Monday, April 13


Oil prices have jumped back above $100 a barrel after weekend talks between the US and Iran ended without an agreement and Donald Trump imposed a blockade of the strait of Hormuz.

The US president announced the blockade on Sunday, targeting Iranian vessels and ships that have paid a toll to Iran for passage through the strait, in an attempt to choke off the flow of Iranian oil.

US Central Command said it would start at 10am ET (5.30pm in Iran and 3pm in the UK), effectively seizing control of maritime traffic in the strait of Hormuz.

The news drove oil and gas prices sharply higher again, after the two-week ceasefire between the US and Iran announced on Wednesday prompted a sharp fall in energy prices, and crude ended the week below the psychological $100 a barrel threshold.

Brent crude rose by nearly 7% to $101.74 a barrel on Monday morning, while US crude is up more than 8% to $104.69 a barrel.

Gas prices also increased, with the British wholesale gas contract for May soaring by 11.7% to 122.5p a therm.

Analysts at JPMorgan Chase said last week they expected oil prices to stay high in the second quarter, above $100 a barrel, before easing in the second half of the year.

Most Asian stock markets fell on Monday, with Japan’s Nikkei down 0.7% and Hong Kong’s Hang Seng index losing 1.1%, while Chinese stocks rose slightly.
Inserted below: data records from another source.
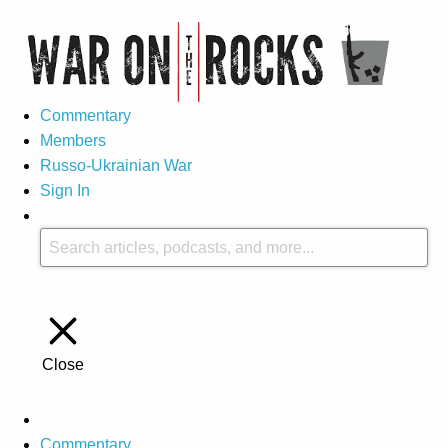
Commentary
Members
Russo-Ukrainian War
Sign In
Close
Commentary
With large numbers of oil tankers remaining stuck in the Gulf, the ceasefire had raised hopes that ships could get moving again. But peace talks between Washington and Tehran held in Islamabad, Pakistan, ended after 21 hours without a deal.

Priyanka Sachdeva, senior market analyst at the broker Phillip Nova, said: “In today’s environment, every barrel of risk added to oil markets carries an inflation price tag for the global economy.”

She added: “The market reaction underscores a simple but powerful reality: Hormuz risk is not theoretical; it is structural, and it is real.”

Michael Brown, senior research strategist at brokerage Pepperstone, said: “While crude has advanced, and stocks slipped a touch, the overall market reaction to the weekend news of a US Navy blockade of the strait of Hormuz has been relatively contained, as participants view the move largely as a negotiating gambit from President Trump.”

More than 32m people worldwide could be plunged into poverty by the economic fallout from the Iran war, with developing countries expected to be hit hardest, according to a report released by the United Nations Development Programme on Monday.